John Calvin Commentary

Jeremiah 28:17

1509–1564
Protestant
John Calvin
John Calvin

John Calvin Commentary

Jeremiah 28:17

1509–1564
Protestant
SCRIPTURE

"So Hananiah the prophet died the same year in the seventh month." — Jeremiah 28:17 (ASV)

All those who had disregarded Jeremiah saw, in a way, before their eyes the judgment of God. No surer confirmation could have been expected by the Jews, if they had even a little understanding, than to see the impostor slain by the word of Jeremiah alone; for he never touched him with a finger, nor caused him to be led to punishment, though he deserved this; but he drove him out of the world by the mere sound of his tongue.

Since, then, the word of the holy Prophet had a celestial and divine power, as though God Himself had thundered from heaven, or with an armed hand had slain that ungodly man, how great was their blindness not to be moved! However, they were not moved. Therefore, some of the Rabbis, wishing to conceal, as is their custom, the reproach of their own nation, imagine that the disciples of Hananiah secretly took away his body, and that then the people knew nothing of his death.
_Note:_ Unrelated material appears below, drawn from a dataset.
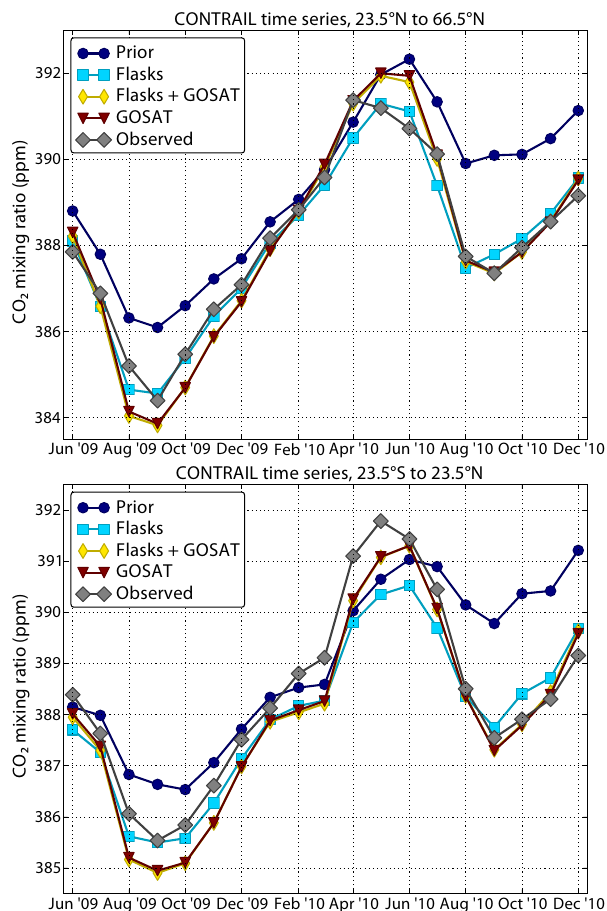
Fig. 5. Monthly averaged CONTRAIL data between (top) 23.5 ◦ N and 66.5 ◦ N and (bottom) 23.5 ◦ S and 23.5 ◦ N, along with posterior CO 2 fields sampled at CONTRAIL sample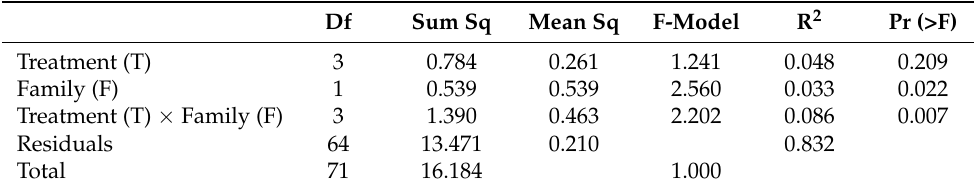
Table 4. PERMANOVA showing variability among fish gut microbiota across all samples originated from the stream substrate (wild). Df Sum Sq Mean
But what need is there for such an evasion as this? For Jeremiah says no such thing, but speaks of the event as well known; it was indeed a sure testimony of his own call. It therefore follows that it was not unknown to the Jews. And yet the devil had so blinded most of them that they paid no more attention to the holy man than before; on the contrary, they wholly disregarded those threats of which he had been the witness and herald.

But how does this appear? Most of the people often rose up against him as though he were the most wicked of men. He was accused as the betrayer of his country and hardly escaped, through the clemency of a cruel king, when he was cast into a dungeon as one half-dead.

Since, then, the Jews thus persistently raged, we therefore understand what the Prophet so often threatened them with: the spirit of giddiness, of fury, of madness, of stupor, and of drunkenness. Moreover, it was necessary for that small portion which was not wholly irreclaimable to be restored to the right way; and this was done by this manifest proof of Jeremiah’s call.

It was also necessary, on the other hand, that the unbelieving should be more restrained, so that they might be condemned by their own conscience, as Paul calls heretics self-condemned who had become fixed in their own perverseness and had willingly and intentionally sold themselves as slaves to the devil.

Prayer:

Grant, Almighty God, that as You kindly and graciously invite us to repentance, we may be so touched by the sense of Your wrath, that we may not by our perverseness increase more and more the heinousness of Your vengeance against us, but take hold of the mercy that is offered to us, so that we may experience the efficacy and fruit of Your truth for our salvation, through Christ our Lord. Amen.